The numbers assigned to the colors should have some meaning. For example, if you have yellow, green, and blue balls, you could have random variables for their size, weight, or other attributes you're interested in.

So the expected weights could be 1kg (yellow), 3kg (green), 4kg (blue), therefore E[Y] = 1, E[G]=3, E[B]=4.

In your actual measurements, you will probably have variation in the weights of the balls, which justifies the use of random variables. I hope that makes things a bit clearer.

0
On

Any function $F:\ \Omega\to X$ defined on some set $\Omega$ and taking values in some other set $X$ becomes a random variable when a probability measure is defined on $\Omega$, to be precise: After we have set up a probability space $(\Omega,{\cal F},\mu)$. What's random about it is that fate chooses the point $\omega\in\Omega$ where $f$ will be evaluated. When $X={\mathbb R}$, fine, you will be able to add or multiply two random variables $F$, $\>G$ then, or to compute the expectation of $F$. When $X=\{{\rm red,\ green,\ blue}\}$ then it is impossible to add function values $F(\omega)$, $\>G(\omega)$, but it makes sense to ask for the probability that we obtain two times "green" in a row (which enforces the construction of a new probability space $\Omega\times\Omega$).

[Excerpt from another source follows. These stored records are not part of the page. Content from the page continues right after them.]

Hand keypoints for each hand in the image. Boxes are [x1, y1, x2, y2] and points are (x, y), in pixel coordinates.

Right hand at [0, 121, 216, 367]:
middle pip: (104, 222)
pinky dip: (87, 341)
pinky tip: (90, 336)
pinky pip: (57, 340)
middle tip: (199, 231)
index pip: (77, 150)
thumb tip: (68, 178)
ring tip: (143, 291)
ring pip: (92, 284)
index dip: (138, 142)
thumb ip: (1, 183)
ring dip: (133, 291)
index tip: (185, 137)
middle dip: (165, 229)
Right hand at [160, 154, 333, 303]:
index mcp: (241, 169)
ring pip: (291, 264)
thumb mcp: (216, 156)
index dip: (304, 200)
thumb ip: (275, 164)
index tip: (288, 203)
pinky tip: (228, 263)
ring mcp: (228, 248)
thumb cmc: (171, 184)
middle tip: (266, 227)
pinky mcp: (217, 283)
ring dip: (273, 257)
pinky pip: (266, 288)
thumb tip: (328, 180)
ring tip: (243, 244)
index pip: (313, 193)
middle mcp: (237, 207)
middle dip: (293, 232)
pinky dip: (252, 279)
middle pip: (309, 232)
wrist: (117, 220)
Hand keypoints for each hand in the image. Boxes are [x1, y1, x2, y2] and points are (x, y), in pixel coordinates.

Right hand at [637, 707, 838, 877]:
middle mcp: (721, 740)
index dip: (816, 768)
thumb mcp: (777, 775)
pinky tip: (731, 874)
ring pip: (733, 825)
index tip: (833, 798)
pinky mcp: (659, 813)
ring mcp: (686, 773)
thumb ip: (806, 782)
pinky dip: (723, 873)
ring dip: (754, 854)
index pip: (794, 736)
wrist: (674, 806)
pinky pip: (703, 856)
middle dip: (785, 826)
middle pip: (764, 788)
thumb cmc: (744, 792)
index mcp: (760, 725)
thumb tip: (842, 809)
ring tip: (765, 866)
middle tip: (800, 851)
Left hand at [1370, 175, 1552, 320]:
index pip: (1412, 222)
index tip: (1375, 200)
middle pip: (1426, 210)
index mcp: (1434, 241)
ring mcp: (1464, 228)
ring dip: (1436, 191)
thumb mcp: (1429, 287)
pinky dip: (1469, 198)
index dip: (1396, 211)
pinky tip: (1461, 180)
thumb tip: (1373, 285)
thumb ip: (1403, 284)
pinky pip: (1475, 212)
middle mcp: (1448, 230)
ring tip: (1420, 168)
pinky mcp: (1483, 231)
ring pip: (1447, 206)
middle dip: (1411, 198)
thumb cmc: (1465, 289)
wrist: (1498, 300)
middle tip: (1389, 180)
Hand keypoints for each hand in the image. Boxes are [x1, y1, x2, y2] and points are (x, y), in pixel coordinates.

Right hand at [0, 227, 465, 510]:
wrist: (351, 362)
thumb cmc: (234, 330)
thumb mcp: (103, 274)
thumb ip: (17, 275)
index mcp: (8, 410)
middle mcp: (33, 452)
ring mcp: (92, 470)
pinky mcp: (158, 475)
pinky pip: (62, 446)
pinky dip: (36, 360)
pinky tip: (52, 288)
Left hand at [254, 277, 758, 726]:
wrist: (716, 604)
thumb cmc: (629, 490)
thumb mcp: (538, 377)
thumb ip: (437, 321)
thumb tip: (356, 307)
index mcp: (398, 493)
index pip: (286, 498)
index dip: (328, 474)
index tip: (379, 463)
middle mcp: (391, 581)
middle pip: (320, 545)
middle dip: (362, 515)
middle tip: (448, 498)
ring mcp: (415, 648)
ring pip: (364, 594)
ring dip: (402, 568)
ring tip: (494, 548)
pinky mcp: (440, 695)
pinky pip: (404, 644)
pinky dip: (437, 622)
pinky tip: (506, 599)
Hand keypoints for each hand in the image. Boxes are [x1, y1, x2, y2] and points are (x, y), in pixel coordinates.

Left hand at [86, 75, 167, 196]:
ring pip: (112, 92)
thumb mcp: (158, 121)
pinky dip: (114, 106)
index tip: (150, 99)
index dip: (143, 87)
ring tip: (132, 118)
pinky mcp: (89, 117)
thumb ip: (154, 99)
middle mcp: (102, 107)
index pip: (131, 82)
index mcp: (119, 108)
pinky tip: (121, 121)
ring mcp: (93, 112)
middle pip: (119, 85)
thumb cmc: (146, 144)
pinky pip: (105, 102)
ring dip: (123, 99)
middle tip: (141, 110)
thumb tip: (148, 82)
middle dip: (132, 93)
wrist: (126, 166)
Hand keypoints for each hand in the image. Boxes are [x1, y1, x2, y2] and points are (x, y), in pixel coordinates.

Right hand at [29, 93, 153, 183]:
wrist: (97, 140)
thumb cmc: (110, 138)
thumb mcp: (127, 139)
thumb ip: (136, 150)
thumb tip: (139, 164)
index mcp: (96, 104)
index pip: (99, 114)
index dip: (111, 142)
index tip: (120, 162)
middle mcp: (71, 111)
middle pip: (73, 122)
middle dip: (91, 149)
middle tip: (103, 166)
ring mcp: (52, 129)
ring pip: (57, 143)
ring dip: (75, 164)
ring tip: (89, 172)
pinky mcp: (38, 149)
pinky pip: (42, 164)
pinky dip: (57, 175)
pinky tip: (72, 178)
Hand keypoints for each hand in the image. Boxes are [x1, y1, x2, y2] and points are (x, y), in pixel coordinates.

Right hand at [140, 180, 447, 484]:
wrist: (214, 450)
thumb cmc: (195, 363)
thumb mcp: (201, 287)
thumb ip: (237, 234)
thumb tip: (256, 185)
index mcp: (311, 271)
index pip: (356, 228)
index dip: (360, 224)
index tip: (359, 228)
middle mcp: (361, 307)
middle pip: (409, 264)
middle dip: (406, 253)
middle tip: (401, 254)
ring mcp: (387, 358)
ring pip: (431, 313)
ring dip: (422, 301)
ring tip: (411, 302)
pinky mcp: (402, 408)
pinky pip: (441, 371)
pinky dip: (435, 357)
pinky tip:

As an example consider a map $\Omega$ of the United States and define $$F(\omega):= \hbox{"state in which}\ \omega\ \hbox{lies"}\ ,$$ and the probability measure would be area divided by the total area of the US. When you throw a dart a this map a random point $\omega\in\Omega$ is chosen, and it makes sense to ask about the probability that $F(\omega)$ begins with an 'A'. But you cannot talk about the mean or the variation of $F$ without setting up additional structural elements, like distances between states.